The return of the US is also coinciding with what promises to be a long-lasting, all-commodity bull run, which has started with record prices for copper and a stampede into battery metals.
Talk of a commodity super-cycle is becoming more common as analysts compare prices relative to where they were in the last big upward moves, which started in the late 1960s and in 2000.
Some critical commodities are already showing signs of scarcity, which could trigger spectacular price spikes. The tin stockpile at the London Metal Exchange has fallen by 80 per cent, from 7,000 tonnes at this time last year to 1,340t, with the fall matched by a 106 per cent price rise to a near record $US28,889/t.
China is the biggest consumer of tin, but other countries also need it for use as a lead-free solder on electronic circuit boards.

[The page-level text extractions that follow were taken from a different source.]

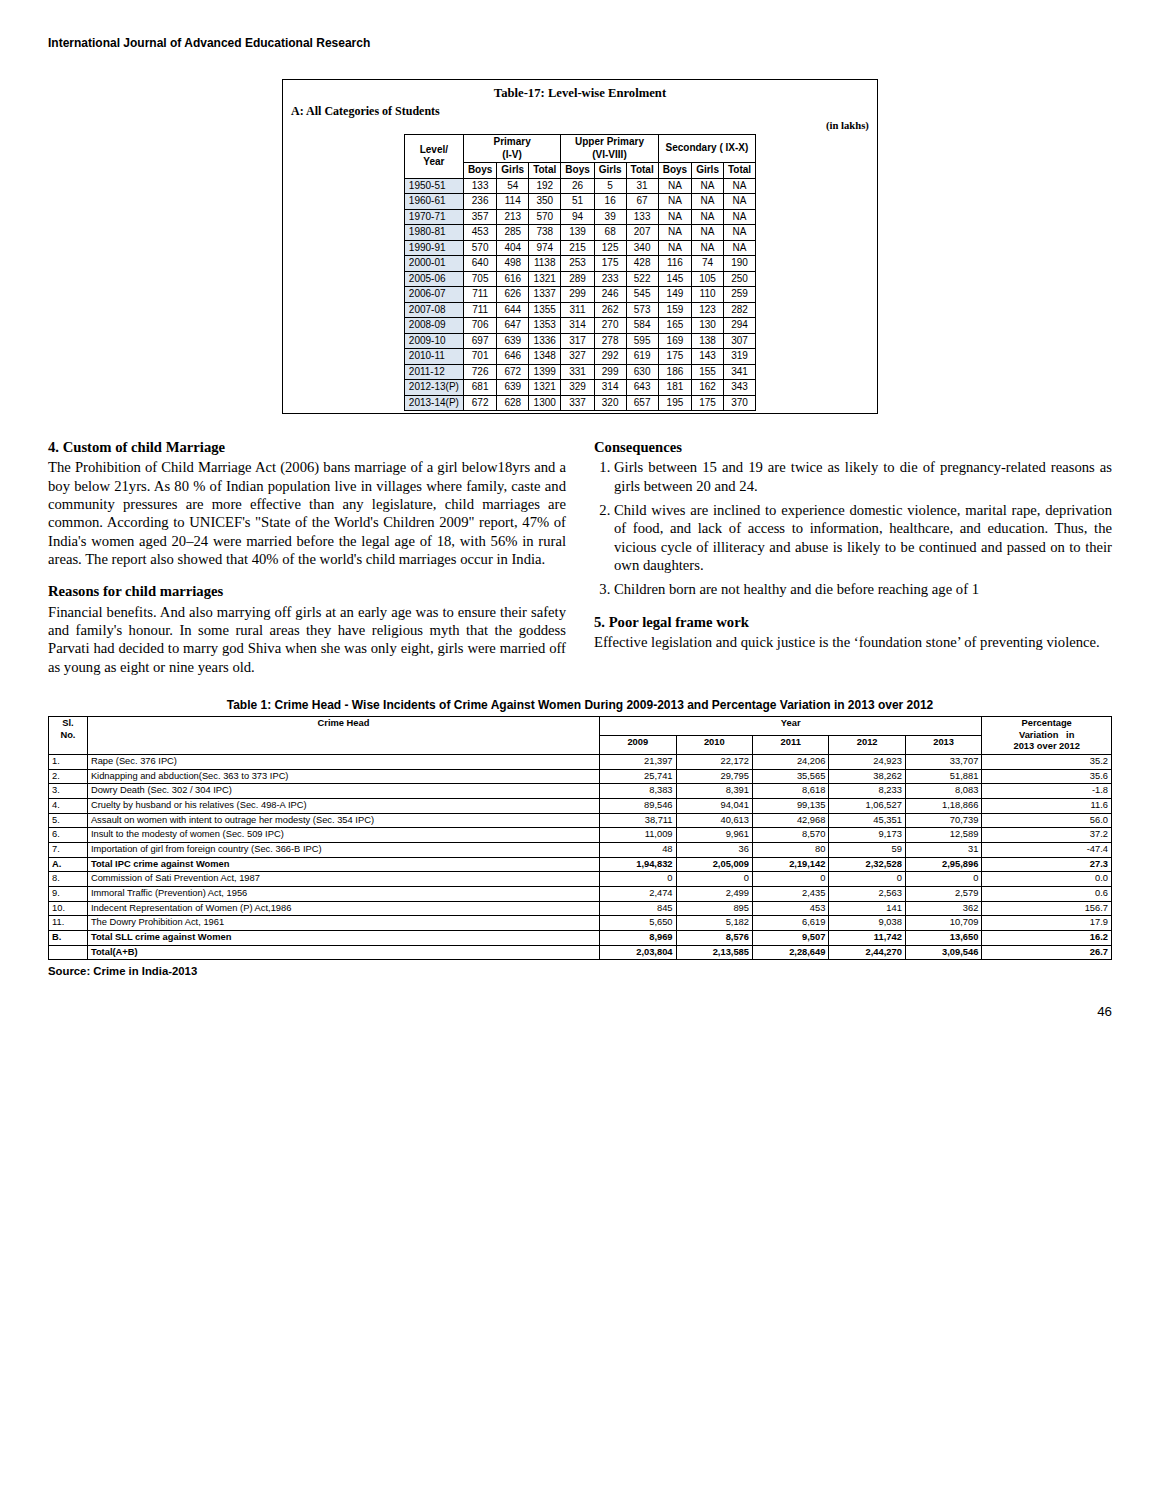International Journal of Advanced Educational Research
Table-17: Level-wise Enrolment
A: All Categories of Students
(in lakhs)
| Level/ Year | Primary (I-V) | Upper Primary (VI-VIII) | Secondary ( IX-X) |
| --- | --- | --- | --- |
| Boys | Girls | Total | Boys | Girls | Total | Boys | Girls | Total |
| 1950-51 | 133 | 54 | 192 | 26 | 5 | 31 | NA | NA | NA |
| 1960-61 | 236 | 114 | 350 | 51 | 16 | 67 | NA | NA | NA |
| 1970-71 | 357 | 213 | 570 | 94 | 39 | 133 | NA | NA | NA |
| 1980-81 | 453 | 285 | 738 | 139 | 68 | 207 | NA | NA | NA |
| 1990-91 | 570 | 404 | 974 | 215 | 125 | 340 | NA | NA | NA |
| 2000-01 | 640 | 498 | 1138 | 253 | 175 | 428 | 116 | 74 | 190 |
| 2005-06 | 705 | 616 | 1321 | 289 | 233 | 522 | 145 | 105 | 250 |
| 2006-07 | 711 | 626 | 1337 | 299 | 246 | 545 | 149 | 110 | 259 |
| 2007-08 | 711 | 644 | 1355 | 311 | 262 | 573 | 159 | 123 | 282 |
| 2008-09 | 706 | 647 | 1353 | 314 | 270 | 584 | 165 | 130 | 294 |
| 2009-10 | 697 | 639 | 1336 | 317 | 278 | 595 | 169 | 138 | 307 |
| 2010-11 | 701 | 646 | 1348 | 327 | 292 | 619 | 175 | 143 | 319 |
| 2011-12 | 726 | 672 | 1399 | 331 | 299 | 630 | 186 | 155 | 341 |
| 2012-13(P) | 681 | 639 | 1321 | 329 | 314 | 643 | 181 | 162 | 343 |
| 2013-14(P) | 672 | 628 | 1300 | 337 | 320 | 657 | 195 | 175 | 370 |
4. Custom of child Marriage
The Prohibition of Child Marriage Act (2006) bans marriage of a girl below18yrs and a boy below 21yrs. As 80 % of Indian population live in villages where family, caste and community pressures are more effective than any legislature, child marriages are common. According to UNICEF's "State of the World's Children 2009" report, 47% of India's women aged 20–24 were married before the legal age of 18, with 56% in rural areas. The report also showed that 40% of the world's child marriages occur in India.
Reasons for child marriages
Financial benefits. And also marrying off girls at an early age was to ensure their safety and family's honour. In some rural areas they have religious myth that the goddess Parvati had decided to marry god Shiva when she was only eight, girls were married off as young as eight or nine years old.
Consequences
Girls between 15 and 19 are twice as likely to die of pregnancy-related reasons as girls between 20 and 24.
Child wives are inclined to experience domestic violence, marital rape, deprivation of food, and lack of access to information, healthcare, and education. Thus, the vicious cycle of illiteracy and abuse is likely to be continued and passed on to their own daughters.
Children born are not healthy and die before reaching age of 1
5. Poor legal frame work
Effective legislation and quick justice is the ‘foundation stone’ of preventing violence.
Table 1: Crime Head - Wise Incidents of Crime Against Women During 2009-2013 and Percentage Variation in 2013 over 2012
| Sl. No. | Crime Head | Year | Percentage Variation in 2013 over 2012 |
| --- | --- | --- | --- |
| 2009 | 2010 | 2011 | 2012 | 2013 |
| 1. | Rape (Sec. 376 IPC) | 21,397 | 22,172 | 24,206 | 24,923 | 33,707 | 35.2 |
| 2. | Kidnapping and abduction(Sec. 363 to 373 IPC) | 25,741 | 29,795 | 35,565 | 38,262 | 51,881 | 35.6 |
| 3. | Dowry Death (Sec. 302 / 304 IPC) | 8,383 | 8,391 | 8,618 | 8,233 | 8,083 | -1.8 |
| 4. | Cruelty by husband or his relatives (Sec. 498-A IPC) | 89,546 | 94,041 | 99,135 | 1,06,527 | 1,18,866 | 11.6 |
| 5. | Assault on women with intent to outrage her modesty (Sec. 354 IPC) | 38,711 | 40,613 | 42,968 | 45,351 | 70,739 | 56.0 |
| 6. | Insult to the modesty of women (Sec. 509 IPC) | 11,009 | 9,961 | 8,570 | 9,173 | 12,589 | 37.2 |
| 7. | Importation of girl from foreign country (Sec. 366-B IPC) | 48 | 36 | 80 | 59 | 31 | -47.4 |
| A. | Total IPC crime against Women | 1,94,832 | 2,05,009 | 2,19,142 | 2,32,528 | 2,95,896 | 27.3 |
| 8. | Commission of Sati Prevention Act, 1987 | 0 | 0 | 0 | 0 | 0 | 0.0 |
| 9. | Immoral Traffic (Prevention) Act, 1956 | 2,474 | 2,499 | 2,435 | 2,563 | 2,579 | 0.6 |
| 10. | Indecent Representation of Women (P) Act,1986 | 845 | 895 | 453 | 141 | 362 | 156.7 |
| 11. | The Dowry Prohibition Act, 1961 | 5,650 | 5,182 | 6,619 | 9,038 | 10,709 | 17.9 |
| B. | Total SLL crime against Women | 8,969 | 8,576 | 9,507 | 11,742 | 13,650 | 16.2 |
| | Total(A+B) | 2,03,804 | 2,13,585 | 2,28,649 | 2,44,270 | 3,09,546 | 26.7 |
Source: Crime in India-2013
46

A scramble will develop for supplies as prices rise, just as there’s already a rush for rare earths and other technology metals.
For most Australian exporters, the US economic recovery and signs of solid growth in Europe and other countries means that doing business with China has become less important.
It’s expecting a lot, but as a commodity scramble develops and shortages become more widespread, there might even be a changed attitude in China as it discovers it is not Australia’s only customer.